While the Jesuits inhabited their old home it was
arranged in one very fine hall built in the form of
a cross, which will continue to be one of the principal
receptacles, in the new establishment. It was
in the middle of 1874 that the Italian government
took possession of this collection. To this have
been added forty-eight other libraries, the former
property of the suppressed convents of the city and
provinces of Rome. They were placed for the nonce
in the cells which had been inhabited by the Jesuit
fathers. The mass of books thus collected amounts
to about four hundred thousand volumes. It will
be seen at once that the labor of reducing to order,
classifying and arranging such a confused mass must
be truly herculean. But the first librarian of
the Victor Emmanuel Library, Signor Carlo Castellani,
well known in the literary world as a palaeographer
of great eminence, is laboring at the colossal task
with an energy and a zeal that have already accomplished
much, and is daily making sensible advances in the
work. It is, however, also evident that four
hundred thousand volumes thus collected must include
an immense number of duplicates; and, worse still,
that (as may be readily supposed from the sources
whence the books have come) one special branch of
general literature will be represented in very undue
proportion. Of course, the greater portion of
the conventual libraries was theological.
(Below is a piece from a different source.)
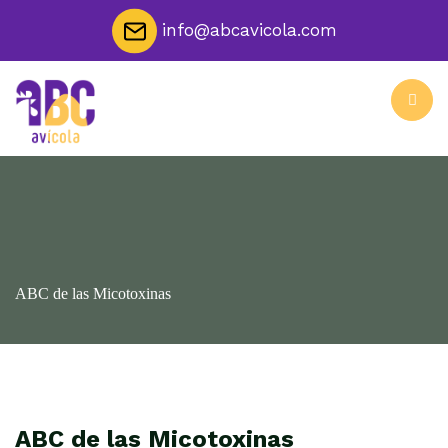
info@abcavicola.com
ABC de las Micotoxinas
ABC de las Micotoxinas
It
may be presumed that classical and (old) historical
literature will be found to exist, the former in tolerable
completeness (so far as regards old and in many cases
now obsolete editions), and the latter in considerable
abundance. But of modern literature little or
nothing can be expected, even of Italian, and still
less of any other language. Among the number of
volumes which has been mentioned there are some seven
or eight thousand manuscripts, and perhaps an equal
number of the editions of the fifteenth century, which
go far to make the library an interesting one to the
learned and to the student and lover of bibliography,
but are of very little avail toward rendering the
collection worth much as a national working
library. The question then arises, What means
has Italy of procuring such a library for her capital?
Something may be probably expected from the liberality
of her Parliament in furtherance of this great national
object. But for the present, in the depressed
(though improving) state of the Italian finances,
this cannot be much. There exists in Italy a
law similar to that on the same subject in England,
by which every publisher is obliged to deposit one
copy of every book published in the national library.